At each temple, there is the same cleansing tradition: wafting incense smoke over your head (much like I have seen in Native American traditions) and washing of your hands via an ornate fountain. Narita’s temple (above) was much smaller and less ornate, but in that simplicity I found more beauty.
The Narita temple also has fewer crowds, to be sure. Not in the heart of the biggest of the cities helps keep the masses at bay, but if a traveler has a layover in Narita, this is the temple to see. The colors in the ornate pagoda outside the main temple room are stunning. Only revived three times, and the last in the 19th century, the colors alone make the visit worth it. Bright reds and blues and greens stun the eye, and almost distract one from the ornate woodwork carved over each door.
There are things I saw that were beautiful, though I didn’t understand completely. In Buddhist tradition, it is expected that one remove his or her shoes upon entering the temple itself. This is often associated with both Japanese and Hawaiian cultures, but to enter a temple room with shoes on is an act of disrespect. This, I assume, had something to do with the rattan shoes tied up outside the entrance.
What amazed me most about the Narita temple was that I stumbled upon a Buddhist ceremony. I stood at the entrance, peered inside the best I could, but the purposefully reflective glass left me only to listen to the chants and catch an occasional burst of flame from the ceremonial fire behind the alter. With respect I wished not to enter the temple to make it a tourist event; I am not much of a practicing Buddhist (yet) and preferred to instead listen briefly and move on. As I walked away from the doorway I came across the above photo, a monk who rang the bell to signify the end of the ceremony. I was taken aback by the richness of color of what he wore, juxstaposed with his paper face mask. He stood so silently and still until just the right moment.
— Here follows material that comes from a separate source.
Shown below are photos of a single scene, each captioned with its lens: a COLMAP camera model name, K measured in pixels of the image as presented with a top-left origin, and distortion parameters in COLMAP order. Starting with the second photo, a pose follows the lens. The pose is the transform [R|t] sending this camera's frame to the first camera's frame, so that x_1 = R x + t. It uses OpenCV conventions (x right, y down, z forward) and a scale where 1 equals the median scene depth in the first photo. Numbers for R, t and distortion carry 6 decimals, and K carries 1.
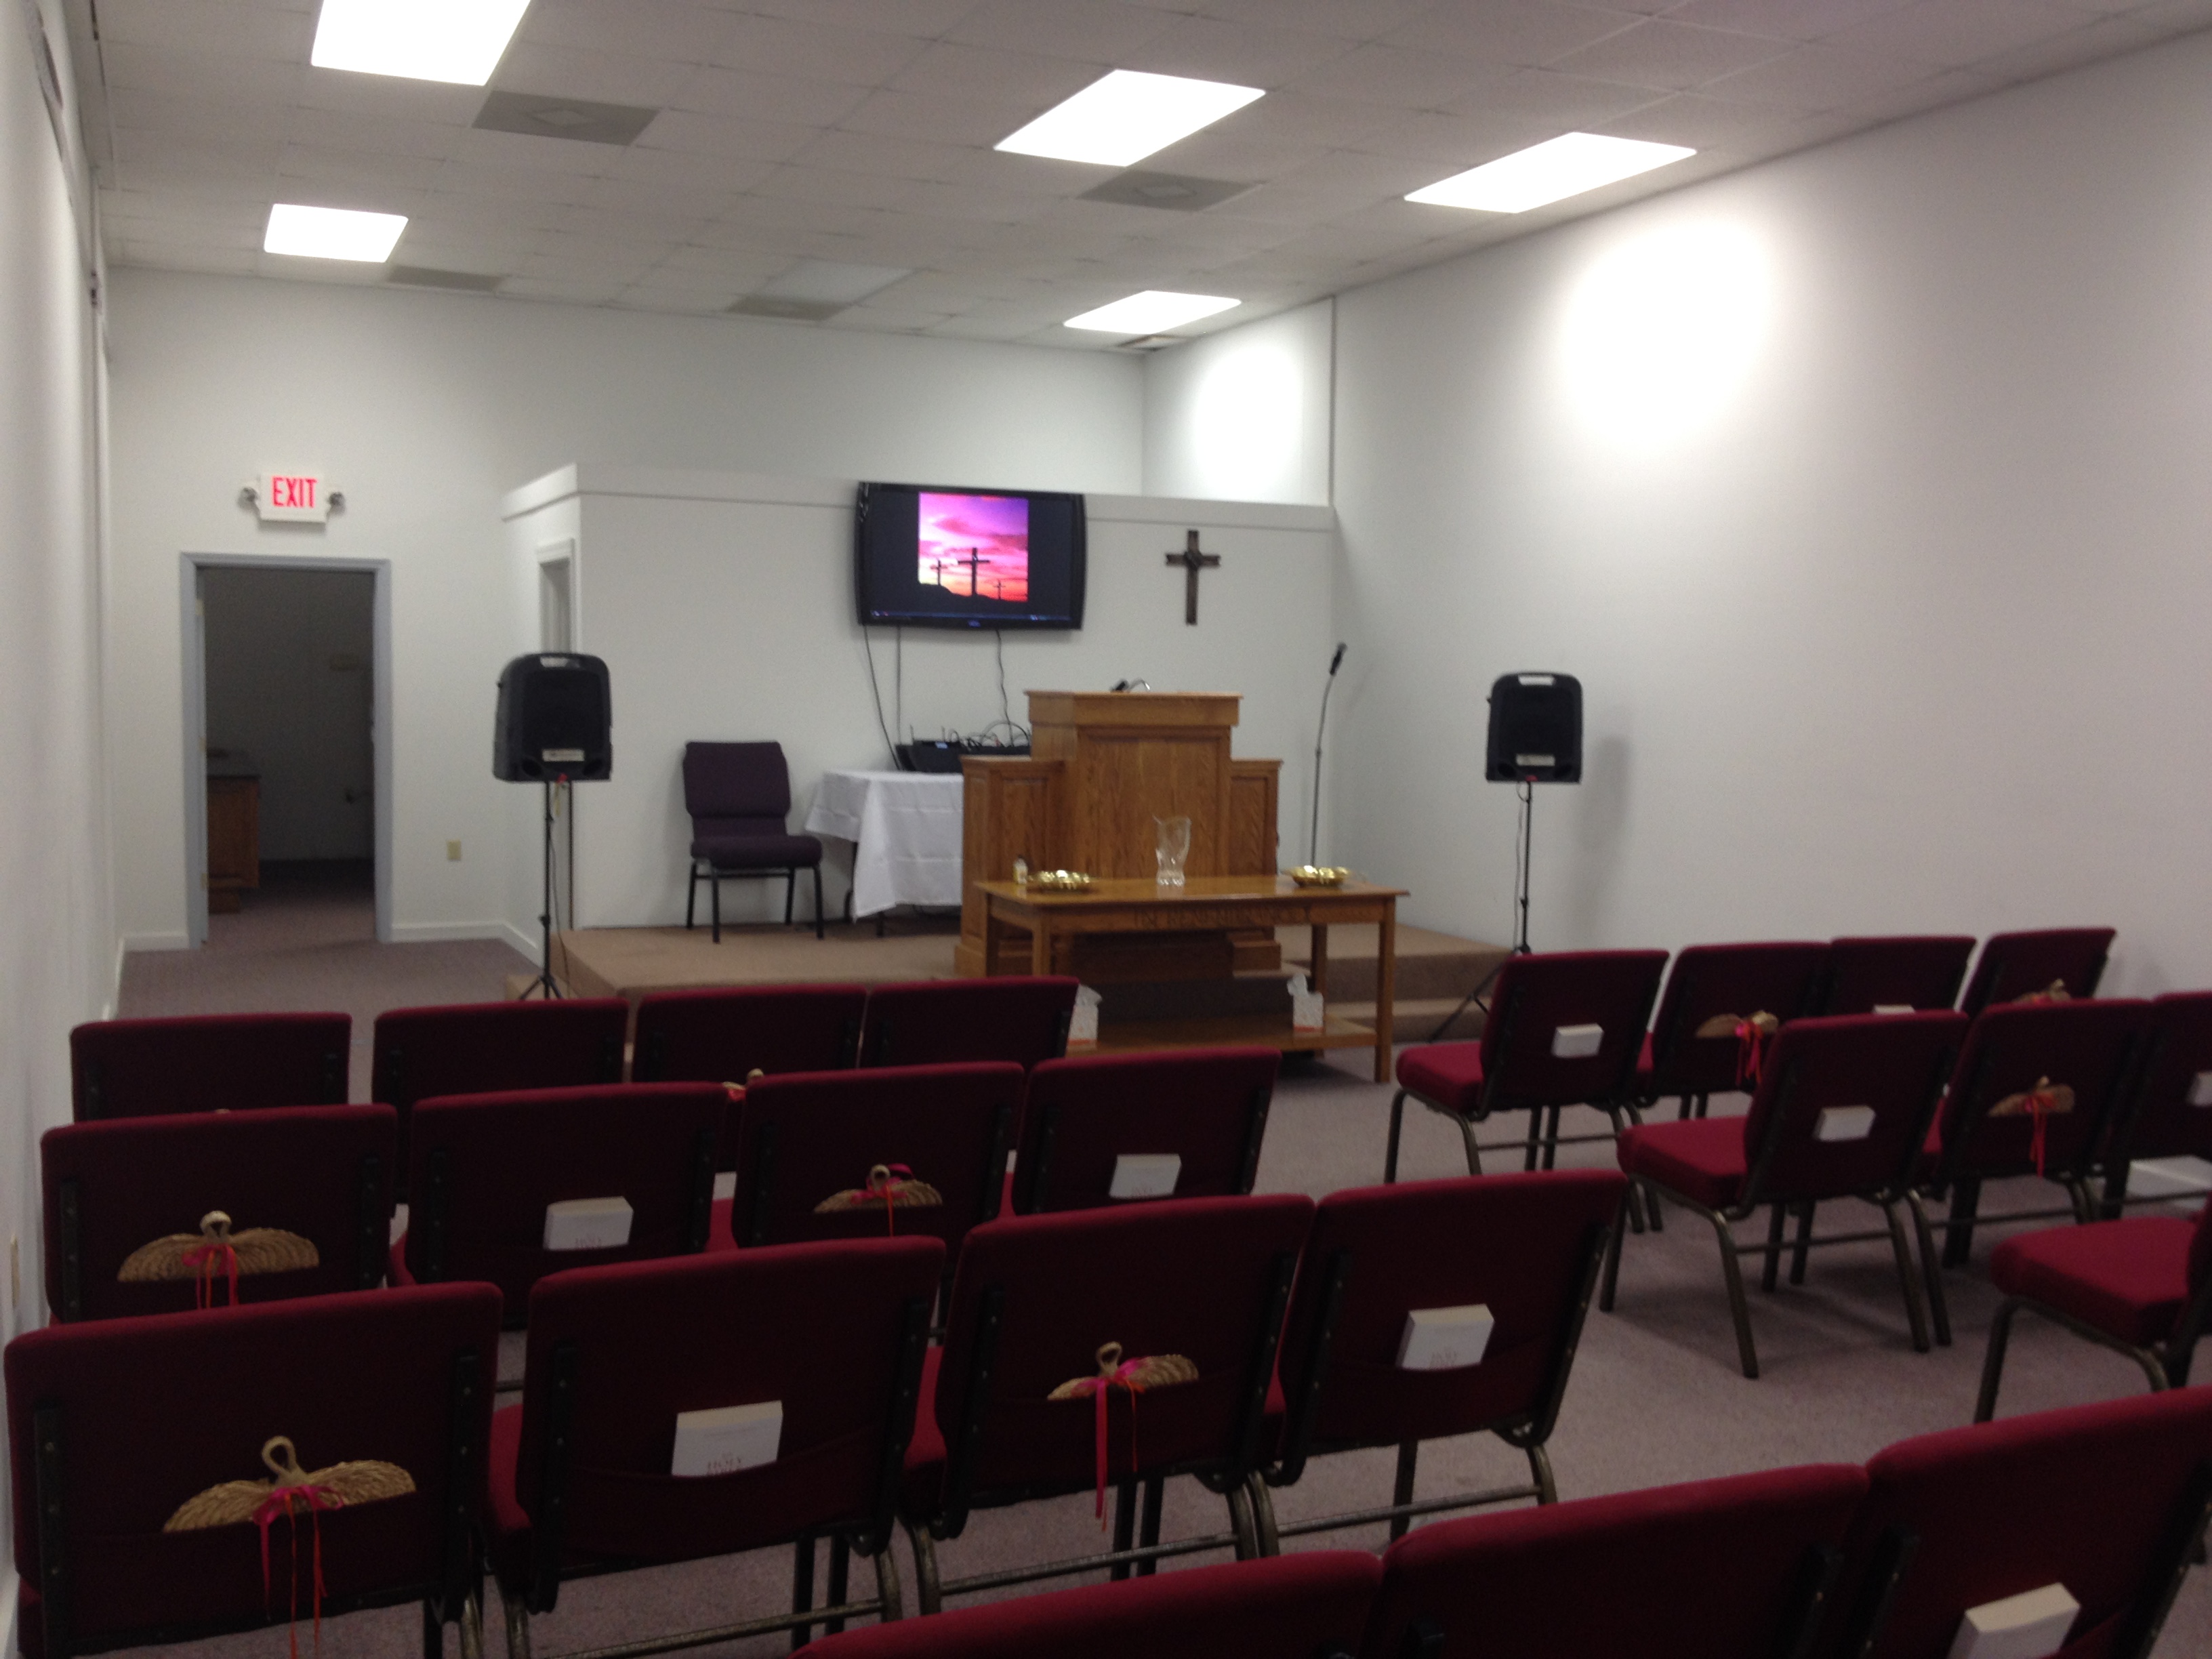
lens RADIAL K [[2079.4, 0, 1106.0], [0, 2079.4, 829.5], [0, 0, 1]] dist [0.046380, -0.004169]
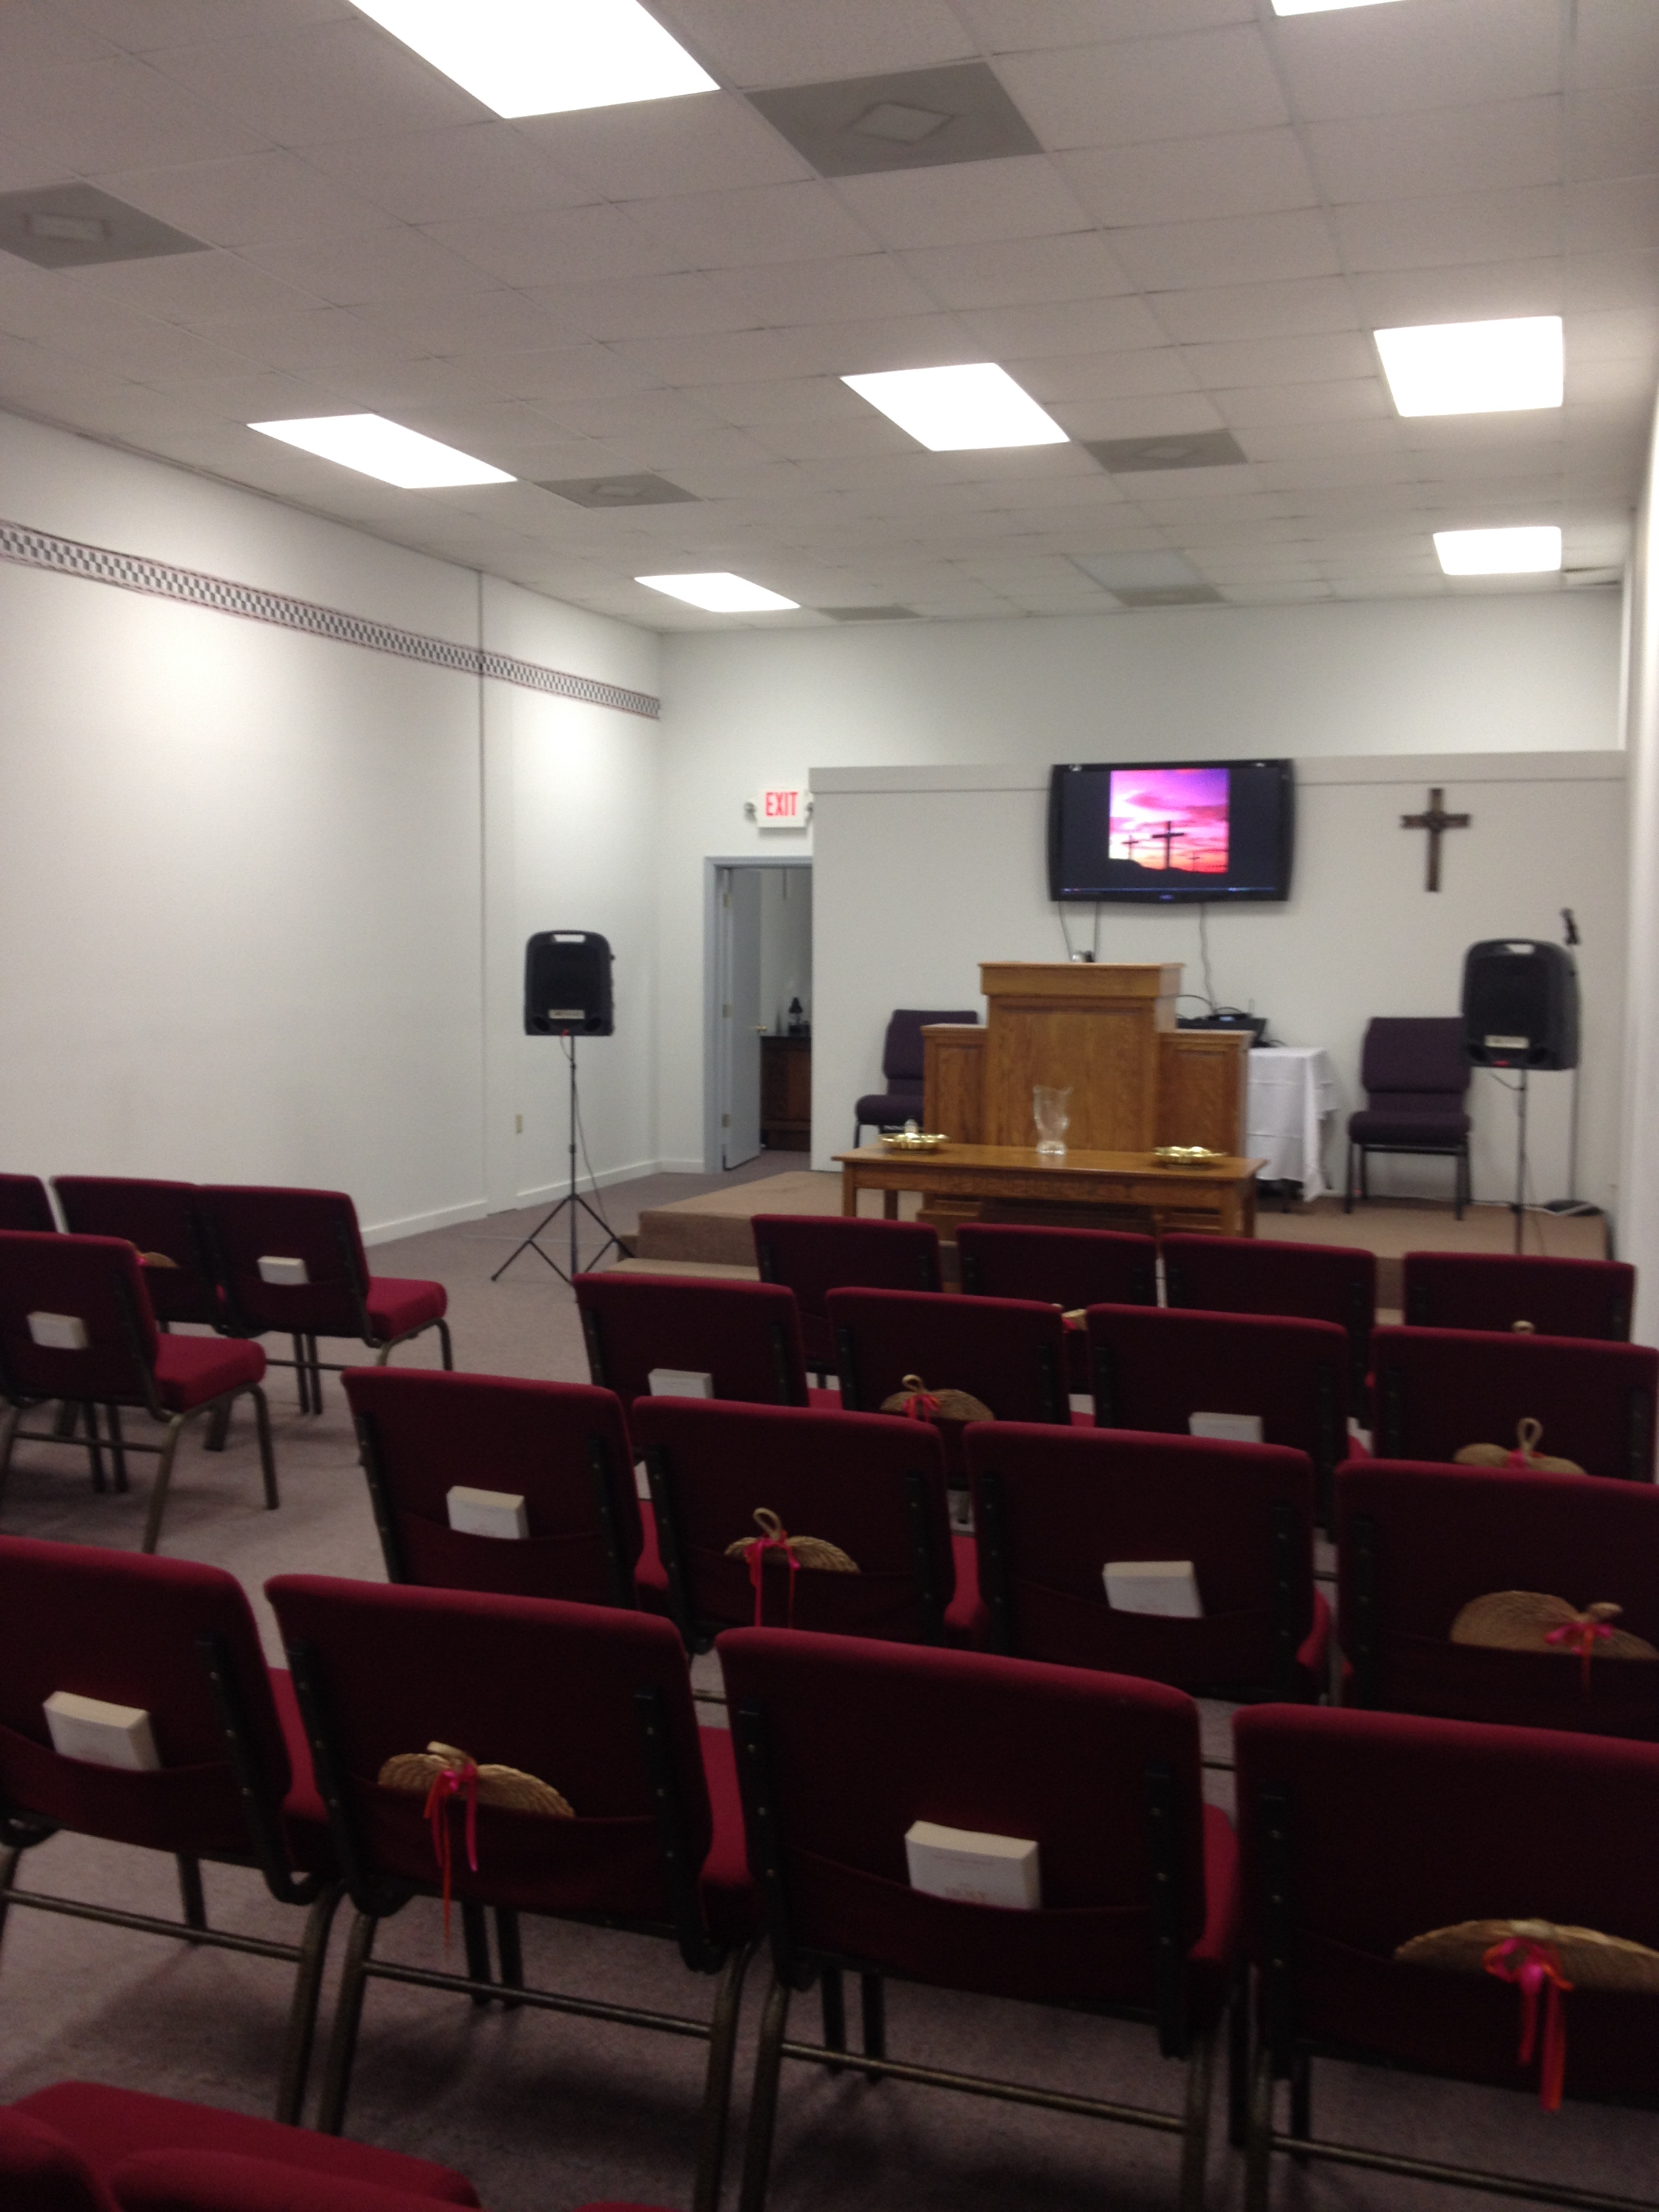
lens RADIAL K [[2079.4, 0, 829.5], [0, 2079.4, 1106.0], [0, 0, 1]] dist [0.046380, -0.004169]
pose [[0.728385, 0.043695, -0.683774, 0.511580], [-0.048155, 0.998761, 0.012527, -0.003323], [0.683474, 0.023803, 0.729586, 0.161388]]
If you are privy to written Japanese, you can purchase a fortune paper, make your wish, then tie it up on railings like these. If it had been almost any other language I happily would have made the purchase. Kanji, however, is lost on me. There does exist a “tour” in Tokyo that teaches the art of kanji. On my next trip, to be sure, I will visit that.
In my short time galavanting around the city I fell happily into every tourist trap I could find. Off the same Asakusa line as the Senso-ji temple, you can find touristy things galore. I attempted the Sky Tree, which stands at 2,080′. It acts as a broadcasting tower, but is most commonly known for its view of the entire city. On the particular day I attempted to visit it, high winds after the snowstorm prevented it from opening. Instead, I took a Tokyo Bay tour. Initially, I purchased a round trip ticket, fearing I wouldn’t find my way back otherwise. However, I recommend that if you do it, only go one way. It’s a fun alternative to the subway, and a better tour than a bus, but there are much better things to see in the city.
For example, toilets. The hotel bathrooms (a common example is above) are small, but toilets are a fascinating experience. Tokyo toilets are clean, tidy, HEATED, and of course most feature a bidet option. For many Westerners, this is an odd experience, but believe it or not, it’s certainly part of the trip. The first Western toilet I used after (sadly at LAX) was a sobering reminder that we do not, in fact, have heated seats, pristine toilets, or washing options. Coming from a ski town, this is an investment I believe we all want.
Flipping through my guidebook now I see a zillion other things I need to return for. A week is hardly enough time, but if we take the approach of quality over quantity, and soak in the richness of each moment, that week will be immeasureably worthwhile.